Tomtom program searches one or more query motifs against one or more databases of target motifs (and their DNA reverse complements), and reports for each query a list of target motifs, ranked by p-value. The E-value and the q-value of each match is also reported. The q-value is the minimal false discovery rate at which the observed similarity would be deemed significant. The output contains results for each query, in the order that the queries appear in the input file.

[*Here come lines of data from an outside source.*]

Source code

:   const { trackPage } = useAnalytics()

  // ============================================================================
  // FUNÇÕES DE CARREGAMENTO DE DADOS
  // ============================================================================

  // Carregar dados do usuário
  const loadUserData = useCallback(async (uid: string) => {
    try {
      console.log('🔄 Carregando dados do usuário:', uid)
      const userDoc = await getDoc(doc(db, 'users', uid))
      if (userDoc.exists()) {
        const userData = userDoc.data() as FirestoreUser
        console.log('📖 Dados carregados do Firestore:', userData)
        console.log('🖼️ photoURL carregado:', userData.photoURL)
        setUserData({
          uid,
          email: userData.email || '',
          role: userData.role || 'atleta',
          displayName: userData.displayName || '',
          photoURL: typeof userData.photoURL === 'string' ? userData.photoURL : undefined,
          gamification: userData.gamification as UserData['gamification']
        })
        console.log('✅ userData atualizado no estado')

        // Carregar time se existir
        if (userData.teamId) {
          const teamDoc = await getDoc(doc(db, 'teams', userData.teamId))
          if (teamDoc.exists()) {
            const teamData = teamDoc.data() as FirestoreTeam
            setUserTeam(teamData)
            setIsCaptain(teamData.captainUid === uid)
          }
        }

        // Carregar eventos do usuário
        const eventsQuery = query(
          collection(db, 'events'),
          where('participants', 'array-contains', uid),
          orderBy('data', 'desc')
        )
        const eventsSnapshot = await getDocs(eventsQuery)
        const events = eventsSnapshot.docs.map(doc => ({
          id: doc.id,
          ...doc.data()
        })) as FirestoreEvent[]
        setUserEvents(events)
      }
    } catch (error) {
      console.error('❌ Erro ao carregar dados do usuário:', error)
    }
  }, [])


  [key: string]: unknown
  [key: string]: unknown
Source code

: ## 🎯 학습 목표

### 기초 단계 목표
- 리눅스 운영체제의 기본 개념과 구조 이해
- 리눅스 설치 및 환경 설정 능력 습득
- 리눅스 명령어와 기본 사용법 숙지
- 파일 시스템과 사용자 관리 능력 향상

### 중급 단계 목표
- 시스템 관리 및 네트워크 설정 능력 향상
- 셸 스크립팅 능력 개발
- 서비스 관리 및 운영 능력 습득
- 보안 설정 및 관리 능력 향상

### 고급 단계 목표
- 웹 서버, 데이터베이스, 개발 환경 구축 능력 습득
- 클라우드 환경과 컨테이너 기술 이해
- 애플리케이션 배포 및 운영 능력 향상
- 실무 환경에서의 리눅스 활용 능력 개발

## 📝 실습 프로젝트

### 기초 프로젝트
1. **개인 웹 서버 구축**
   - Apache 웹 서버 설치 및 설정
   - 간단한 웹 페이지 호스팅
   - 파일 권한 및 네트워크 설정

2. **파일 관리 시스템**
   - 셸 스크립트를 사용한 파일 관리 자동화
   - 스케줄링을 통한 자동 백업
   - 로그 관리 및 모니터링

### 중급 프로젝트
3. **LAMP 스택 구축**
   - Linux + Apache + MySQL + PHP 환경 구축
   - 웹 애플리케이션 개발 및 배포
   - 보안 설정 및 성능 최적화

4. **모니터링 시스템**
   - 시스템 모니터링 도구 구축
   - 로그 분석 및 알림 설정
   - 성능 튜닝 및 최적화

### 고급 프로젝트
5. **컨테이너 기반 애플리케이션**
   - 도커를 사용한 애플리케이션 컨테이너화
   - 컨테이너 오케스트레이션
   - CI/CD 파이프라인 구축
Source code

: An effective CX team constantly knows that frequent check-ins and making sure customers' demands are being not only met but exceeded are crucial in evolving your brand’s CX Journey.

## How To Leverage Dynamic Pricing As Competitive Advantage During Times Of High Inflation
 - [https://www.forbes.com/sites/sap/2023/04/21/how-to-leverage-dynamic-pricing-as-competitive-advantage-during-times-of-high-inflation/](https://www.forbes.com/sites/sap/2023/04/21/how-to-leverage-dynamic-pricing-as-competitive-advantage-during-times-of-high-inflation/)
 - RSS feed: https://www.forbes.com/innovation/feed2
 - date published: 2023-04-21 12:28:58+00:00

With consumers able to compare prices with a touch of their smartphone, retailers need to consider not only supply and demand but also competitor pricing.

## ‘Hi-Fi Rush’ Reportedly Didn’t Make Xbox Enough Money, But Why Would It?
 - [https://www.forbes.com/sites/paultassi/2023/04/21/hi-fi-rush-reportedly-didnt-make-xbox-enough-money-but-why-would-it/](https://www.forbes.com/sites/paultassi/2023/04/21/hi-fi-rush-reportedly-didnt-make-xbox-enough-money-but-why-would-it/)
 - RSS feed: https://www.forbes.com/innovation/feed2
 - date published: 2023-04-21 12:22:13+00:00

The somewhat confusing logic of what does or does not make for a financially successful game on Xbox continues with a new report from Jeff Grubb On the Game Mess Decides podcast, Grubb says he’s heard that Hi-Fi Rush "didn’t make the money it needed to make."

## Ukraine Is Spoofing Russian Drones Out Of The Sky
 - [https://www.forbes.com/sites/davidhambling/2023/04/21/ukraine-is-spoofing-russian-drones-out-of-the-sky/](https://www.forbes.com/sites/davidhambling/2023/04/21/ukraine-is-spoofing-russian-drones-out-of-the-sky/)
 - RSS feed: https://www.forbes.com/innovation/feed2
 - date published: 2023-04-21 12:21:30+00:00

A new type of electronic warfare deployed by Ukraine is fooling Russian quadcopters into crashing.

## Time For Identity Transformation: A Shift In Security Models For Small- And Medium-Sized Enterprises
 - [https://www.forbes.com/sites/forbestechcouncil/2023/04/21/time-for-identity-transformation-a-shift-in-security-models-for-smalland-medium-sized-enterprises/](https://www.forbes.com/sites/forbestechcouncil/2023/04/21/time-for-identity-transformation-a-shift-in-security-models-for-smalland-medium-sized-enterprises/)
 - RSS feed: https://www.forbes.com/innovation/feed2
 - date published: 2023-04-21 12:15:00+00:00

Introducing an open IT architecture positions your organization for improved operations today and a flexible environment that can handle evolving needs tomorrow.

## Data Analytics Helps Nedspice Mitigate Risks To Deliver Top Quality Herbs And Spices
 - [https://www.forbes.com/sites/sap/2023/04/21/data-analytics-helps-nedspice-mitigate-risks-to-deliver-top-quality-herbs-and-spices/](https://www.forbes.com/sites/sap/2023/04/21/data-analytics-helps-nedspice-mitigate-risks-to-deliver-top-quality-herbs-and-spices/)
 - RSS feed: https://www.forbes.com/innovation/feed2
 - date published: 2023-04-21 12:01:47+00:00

For a given pair of motifs, the program considers all offsets, while requiring a minimum number of overlapping positions. For a given offset, each overlapping position is scored using one of seven column similarity functions defined below. Columns in the query motif that don*t overlap the target motif are assigned a score equal to the median score of the set of random matches to that column. In order to compute the scores, Tomtom needs to know the frequencies of the letters of the sequence alphabet in the database being searched (the 'background' letter frequencies). By default, the background letter frequencies included in the MEME input files are used. The scores of columns that overlap for a given offset are summed. This summed score is then converted to a p-value. The reported p-value is the minimal p-value over all possible offsets. To compensate for multiple testing, each reported p-value is converted to an E-value by multiplying it by twice the number of target motifs. As a second type of multiple-testing correction, q-values for each match are computed from the set of p-values and reported.
Parent program: meme
MEME is a tool for discovering motifs in a group of related DNA or protein sequences. MEME takes as input a group of DNA or protein sequences and outputs as many motifs as requested up to a user-specified statistical confidence threshold. MEME uses statistical modeling techniques to automatically choose the best width, number of occurrences, and description for each motif.